According to the Syrian, Iran uses the regime to spread its message of hate towards Israel.

“It will incite hatred against Israel just to achieve its ideological dream and to keep the regime of clerics in power.”

“A lot of Arab youth are misled by these two evil regimes [Syria and Iran].”

He continued that if the opposition succeeded in overthrowing the Assad regime, the possibility of “normalization” with Israel could arise.

Ironicaly, jihadists in Syria too have expressed support for the Israeli strikes.

The former leader of al-Qaeda’s Syrian militia the Nusra front, Saleh Al-Hamwi, called on Israel to quickly “uproot” Iran from Syria.

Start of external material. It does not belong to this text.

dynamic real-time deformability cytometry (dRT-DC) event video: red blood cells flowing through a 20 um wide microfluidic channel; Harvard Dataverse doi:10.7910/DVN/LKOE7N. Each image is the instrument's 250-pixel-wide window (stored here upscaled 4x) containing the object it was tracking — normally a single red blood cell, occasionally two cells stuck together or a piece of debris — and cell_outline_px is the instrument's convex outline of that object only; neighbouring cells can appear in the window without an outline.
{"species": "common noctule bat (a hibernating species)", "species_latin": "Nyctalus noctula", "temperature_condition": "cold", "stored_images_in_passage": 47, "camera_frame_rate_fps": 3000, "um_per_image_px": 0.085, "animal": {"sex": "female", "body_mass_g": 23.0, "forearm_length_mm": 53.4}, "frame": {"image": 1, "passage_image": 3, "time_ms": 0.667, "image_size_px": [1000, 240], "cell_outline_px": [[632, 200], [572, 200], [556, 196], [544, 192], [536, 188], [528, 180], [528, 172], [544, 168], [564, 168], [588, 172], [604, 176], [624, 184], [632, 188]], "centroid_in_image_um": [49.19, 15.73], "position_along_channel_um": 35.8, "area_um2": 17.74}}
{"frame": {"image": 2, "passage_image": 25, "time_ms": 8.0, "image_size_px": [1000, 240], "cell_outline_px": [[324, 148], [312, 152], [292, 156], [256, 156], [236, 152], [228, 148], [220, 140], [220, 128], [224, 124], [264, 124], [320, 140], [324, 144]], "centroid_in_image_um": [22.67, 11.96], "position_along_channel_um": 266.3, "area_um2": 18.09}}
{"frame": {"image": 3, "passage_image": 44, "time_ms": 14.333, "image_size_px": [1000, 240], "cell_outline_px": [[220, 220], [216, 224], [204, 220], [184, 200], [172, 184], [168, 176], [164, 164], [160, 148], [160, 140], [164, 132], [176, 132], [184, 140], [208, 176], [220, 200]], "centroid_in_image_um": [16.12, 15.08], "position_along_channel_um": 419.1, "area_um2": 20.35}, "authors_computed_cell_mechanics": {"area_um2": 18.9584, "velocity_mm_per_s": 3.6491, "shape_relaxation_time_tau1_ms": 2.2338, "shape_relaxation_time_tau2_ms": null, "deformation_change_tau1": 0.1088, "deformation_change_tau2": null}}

“We welcome any Israeli aerial or naval bombardment against the [Syrian] regime and Iran in Syria. We urge them to do more. And we say to Israel: Your silence over Iran’s intervention in Syria will turn against you. It’s inevitable. Act with haste to uproot them,” he wrote on Twitter.

“[Iran] sent a drone and penetrated Israeli airspace with the prior knowledge that Israel would respond and bomb the launch site of the UAV,” he tweeted.

Al-Hamwi’s claim corresponds with a report by Israel’s Channel 10 that said the Jewish state had warned Iran, via European leaders, that it would strike if provoked.

Meanwhile, a Saudi named Mansour al-Khamis tweeted in Arabic to his 29,000 followers the claim that the Muslim Brotherhood is affiliated with Iran, the Syrian regime and Hezbollah.

“A happy day that Israeli planes bomb Hezbollah and Iran sites in Syria and other sites of the Bashar [Assad] regime,” he wrote.

The Iranian drone entered Israeli airspace early Saturday morning and remained there for a minute and a half before being downed by a combat helicopter. In response, Israel launched airstrikes on 12 Syrian and Iranian targets in Syria, including three air-defense batteries and four Iranian targets such as the control center that launched the drone, marking what IAF Air Staff Commander Brig. Gen. Tomer Bar said was “the biggest and most significant attack the air force has conducted against Syrian air defenses since Operation Peace for the Galilee” in 1982 during the First Lebanon War.

Syria responded with a barrage of missiles that resulted in the downing of an Israeli F-16 in which two pilots were injured, one seriously and another lightly.